Never send angry text messages to your bastard of a boyfriend.
Especially when drunk.
Okay, so it might be fun to type out a graphically obscene text to the boy who just shagged you and then didn't speak to you for a good three weeks, but seriously; not one of my better ideas. Don't get me wrong, if this was How to live your life not giving a toss about social boundaries, saying what you want when you want, and generally giving 'em something to fucking talk about! then this would definitely feature!
Sure it's wonderful to call someone - and I quote - a fucking cowardly pathetic shithead knobbing cockweasel of a man, and yeah it's even better when you have a bonefide reason behind it, but trust me ladies, it will not end well!
If you've been dating someone for a while, and they appear to be a lovely bloke, then why not just leave it at that? If they're not talking to you it's probably because you told them you were going on holiday to Spain and they didn't want to waste their credit or minutes. And if you send that bloody text, they will avoid you indefinitely afterward, and with good cause might I add.

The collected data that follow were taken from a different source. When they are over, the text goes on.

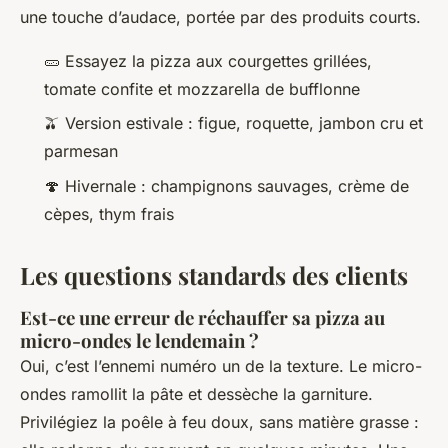
une touche d’audace, portée par des produits courts.
🥒 Essayez la pizza aux courgettes grillées,
tomate confite et mozzarella de bufflonne
🫒 Version estivale : figue, roquette, jambon cru et
parmesan
🍄 Hivernale : champignons sauvages, crème de
cèpes, thym frais
Les questions standards des clients
Est-ce une erreur de réchauffer sa pizza au
micro-ondes le lendemain ?
Oui, c’est l’ennemi numéro un de la texture. Le micro-
ondes ramollit la pâte et dessèche la garniture.
Privilégiez la poêle à feu doux, sans matière grasse :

Unless of course, you really couldn't care less about them with their dick-fuckish ways and knob-shittish habits. If you really do want them to die sad, alone and miserable in a pile of their own shit surrounded by terminally diseased stray cats and rabid squirrells, then PLEASE be my guest! Lord knows how good it feels to vent your pent up anger and see your rage in Ariel font size 11 appear before your very eyes on a little screen in front of you. And yeah afterwards, you feel absolutely fantastic! (Though that might just be the 5 pints and bottle of vodka you just drained.) I was on the verge of driving to Buckingham Palace myself and requesting I be knighted, or at least given a medal for my services to my own self-respect!
Sadly, in the following days, I'd say about the point where you find yourself watching Calamity Jane, wishing Howard Keel was a good 70 years younger and crying onto the shoulders of your two favourite men Ben and Jerry, that's pretty much when the ecstasy wears off.
I'm doing this, girls, so you don't have to! Never send angry text messages to your bastard of a boyfriend. Especially when drunk.